On Friday, a federal court panel reaffirmed an earlier decision throwing out Virginia's map of congressional districts, due to unconstitutional racial gerrymandering.
The panel found that one district, the third, was unconstitutionally racially gerrymandered in violation of the Equal Protection Clause. "Individuals in the Third Congressional District whose constitutional rights have been injured by improper racial gerrymandering have suffered significant harm," a two-judge majority of the panel wrote.
Virginia is widely believed to be one of the most gerrymandered states in the country. In 2012, Republican House candidates won just 51 percent of the votes cast in the state — but they ended up winning eight of the state's 11 congressional districts. Here's what the partisan results looked like:
All three Democrats won in 2012 with more than 61 percent of the vote, but most Republicans won with margins in the mid-50s — a classic sign of gerrymandering, indicating that the Democratic-leaning voters were packed into a small number of districts.
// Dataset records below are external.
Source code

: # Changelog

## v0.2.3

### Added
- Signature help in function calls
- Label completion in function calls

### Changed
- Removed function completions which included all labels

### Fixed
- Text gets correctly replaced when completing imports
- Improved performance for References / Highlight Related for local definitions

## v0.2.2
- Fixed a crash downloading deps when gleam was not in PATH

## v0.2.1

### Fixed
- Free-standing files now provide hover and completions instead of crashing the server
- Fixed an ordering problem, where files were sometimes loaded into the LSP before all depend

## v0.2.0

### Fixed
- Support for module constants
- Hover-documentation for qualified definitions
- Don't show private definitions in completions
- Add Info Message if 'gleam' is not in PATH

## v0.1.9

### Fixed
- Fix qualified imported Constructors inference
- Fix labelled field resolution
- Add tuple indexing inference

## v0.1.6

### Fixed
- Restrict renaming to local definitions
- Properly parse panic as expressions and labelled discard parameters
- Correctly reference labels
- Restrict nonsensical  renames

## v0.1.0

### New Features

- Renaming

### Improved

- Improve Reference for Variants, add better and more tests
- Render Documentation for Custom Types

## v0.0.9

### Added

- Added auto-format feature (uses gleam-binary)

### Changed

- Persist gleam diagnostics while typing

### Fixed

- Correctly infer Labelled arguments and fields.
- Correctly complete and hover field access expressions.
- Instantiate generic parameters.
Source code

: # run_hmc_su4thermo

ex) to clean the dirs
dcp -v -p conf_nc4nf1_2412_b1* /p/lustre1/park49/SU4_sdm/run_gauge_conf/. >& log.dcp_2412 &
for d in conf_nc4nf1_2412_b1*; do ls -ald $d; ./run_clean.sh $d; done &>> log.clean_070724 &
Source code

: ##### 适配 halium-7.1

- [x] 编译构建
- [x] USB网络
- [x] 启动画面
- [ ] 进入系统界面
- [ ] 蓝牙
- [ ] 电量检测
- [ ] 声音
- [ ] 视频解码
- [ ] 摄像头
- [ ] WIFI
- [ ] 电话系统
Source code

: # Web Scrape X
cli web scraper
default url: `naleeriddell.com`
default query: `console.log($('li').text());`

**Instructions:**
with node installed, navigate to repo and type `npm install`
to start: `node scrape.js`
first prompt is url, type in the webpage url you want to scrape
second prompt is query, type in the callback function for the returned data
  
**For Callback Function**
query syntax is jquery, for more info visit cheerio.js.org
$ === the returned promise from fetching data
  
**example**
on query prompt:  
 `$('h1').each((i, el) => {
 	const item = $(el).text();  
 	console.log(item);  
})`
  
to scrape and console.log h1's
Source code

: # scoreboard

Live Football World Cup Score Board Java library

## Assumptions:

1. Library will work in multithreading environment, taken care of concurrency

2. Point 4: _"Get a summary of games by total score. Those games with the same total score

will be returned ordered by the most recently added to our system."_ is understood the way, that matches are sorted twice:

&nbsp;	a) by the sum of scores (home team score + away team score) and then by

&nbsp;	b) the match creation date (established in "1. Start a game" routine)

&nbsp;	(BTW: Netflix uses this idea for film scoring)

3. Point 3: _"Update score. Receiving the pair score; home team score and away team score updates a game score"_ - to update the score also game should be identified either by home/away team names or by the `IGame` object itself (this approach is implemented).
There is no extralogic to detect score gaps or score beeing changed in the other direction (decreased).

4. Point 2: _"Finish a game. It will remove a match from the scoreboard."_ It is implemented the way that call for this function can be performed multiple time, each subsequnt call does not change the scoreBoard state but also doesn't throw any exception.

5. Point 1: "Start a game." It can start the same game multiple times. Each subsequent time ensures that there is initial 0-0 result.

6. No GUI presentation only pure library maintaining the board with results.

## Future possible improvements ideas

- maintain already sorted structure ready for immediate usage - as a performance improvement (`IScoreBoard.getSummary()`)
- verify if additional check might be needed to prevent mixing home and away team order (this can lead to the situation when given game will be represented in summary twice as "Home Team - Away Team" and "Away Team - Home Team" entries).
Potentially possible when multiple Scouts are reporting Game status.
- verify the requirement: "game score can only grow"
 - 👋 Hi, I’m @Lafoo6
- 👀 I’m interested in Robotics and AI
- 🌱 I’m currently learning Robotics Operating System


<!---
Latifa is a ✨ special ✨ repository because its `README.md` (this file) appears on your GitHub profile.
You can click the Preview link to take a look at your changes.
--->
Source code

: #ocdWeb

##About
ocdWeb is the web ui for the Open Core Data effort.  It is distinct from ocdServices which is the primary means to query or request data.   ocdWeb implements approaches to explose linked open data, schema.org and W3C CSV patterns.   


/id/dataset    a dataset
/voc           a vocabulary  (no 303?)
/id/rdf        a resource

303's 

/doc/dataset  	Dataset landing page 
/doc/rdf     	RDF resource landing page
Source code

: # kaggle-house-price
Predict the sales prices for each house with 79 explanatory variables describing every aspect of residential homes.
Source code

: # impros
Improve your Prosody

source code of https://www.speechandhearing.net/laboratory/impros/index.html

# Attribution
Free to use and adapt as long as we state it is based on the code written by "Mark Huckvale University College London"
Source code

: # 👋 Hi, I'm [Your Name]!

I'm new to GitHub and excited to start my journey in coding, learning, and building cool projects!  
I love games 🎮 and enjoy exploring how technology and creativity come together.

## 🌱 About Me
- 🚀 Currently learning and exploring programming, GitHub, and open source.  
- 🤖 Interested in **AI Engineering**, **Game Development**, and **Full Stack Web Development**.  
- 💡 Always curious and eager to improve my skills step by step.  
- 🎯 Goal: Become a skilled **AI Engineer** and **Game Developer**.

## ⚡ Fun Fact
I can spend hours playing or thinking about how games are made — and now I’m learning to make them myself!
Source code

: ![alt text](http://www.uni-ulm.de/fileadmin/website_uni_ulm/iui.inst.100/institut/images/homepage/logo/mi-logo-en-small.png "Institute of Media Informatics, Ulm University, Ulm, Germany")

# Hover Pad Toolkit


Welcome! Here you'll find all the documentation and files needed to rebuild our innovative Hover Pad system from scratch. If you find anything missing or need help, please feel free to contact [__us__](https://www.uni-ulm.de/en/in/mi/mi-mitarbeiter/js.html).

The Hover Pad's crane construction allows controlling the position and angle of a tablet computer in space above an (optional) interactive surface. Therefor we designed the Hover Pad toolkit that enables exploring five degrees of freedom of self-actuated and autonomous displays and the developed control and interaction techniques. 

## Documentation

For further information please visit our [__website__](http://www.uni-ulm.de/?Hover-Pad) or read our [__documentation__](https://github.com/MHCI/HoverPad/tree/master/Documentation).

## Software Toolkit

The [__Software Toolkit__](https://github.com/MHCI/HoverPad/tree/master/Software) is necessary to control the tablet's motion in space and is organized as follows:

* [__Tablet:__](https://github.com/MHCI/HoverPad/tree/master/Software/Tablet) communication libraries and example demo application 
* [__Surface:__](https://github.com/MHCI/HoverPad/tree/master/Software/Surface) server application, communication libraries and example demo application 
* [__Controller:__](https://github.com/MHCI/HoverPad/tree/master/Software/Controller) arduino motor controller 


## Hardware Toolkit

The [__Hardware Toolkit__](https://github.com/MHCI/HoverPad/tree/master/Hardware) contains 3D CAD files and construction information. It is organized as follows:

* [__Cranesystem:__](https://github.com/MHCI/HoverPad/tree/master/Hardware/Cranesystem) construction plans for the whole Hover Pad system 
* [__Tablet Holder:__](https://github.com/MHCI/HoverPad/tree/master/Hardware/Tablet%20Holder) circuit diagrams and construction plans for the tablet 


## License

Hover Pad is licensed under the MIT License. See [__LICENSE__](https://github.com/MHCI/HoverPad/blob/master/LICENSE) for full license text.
Two years later, in the GOP landslide elections of 2014, not a single Virginia congressional district changed partisan hands.
However, since the US Constitution doesn't prohibit partisan gerrymandering, that alone didn't lead these judges to toss out Virginia's maps.
Partisanship in the US, though, is often intertwined with race. If you look on the above map at all the blue in the southeast of the state, that's just one, heavily black district — the third, represented by Bobby Scott (D). In fact, it's the only majority-black district in Virginia — even though about one in five residents are black.
So when state Republicans proposed this map in 2011, Democrats argued that another majority-minority district should have been created, and that black voters were being unconstitutionally packed into the third district to dilute their voting strength. Though the GOP got the map through the narrowly divided state Senate by just one vote the following year, Democrats soon sued. Now these federal judges have agreed with their criticism.
The panel of judges has ordered Virginia's legislature to pass a new map by September 1, 2015. The GOP legislature would still draw up the new maps, which could limit hopes of Democratic gains. But the Republican governor who signed the original maps, Bob McDonnell, is no longer in office (and has since been convicted on corruption charges and sentenced to jail time). So Gov. Terry McAuliffe, a Democrat, would be able to veto any new map.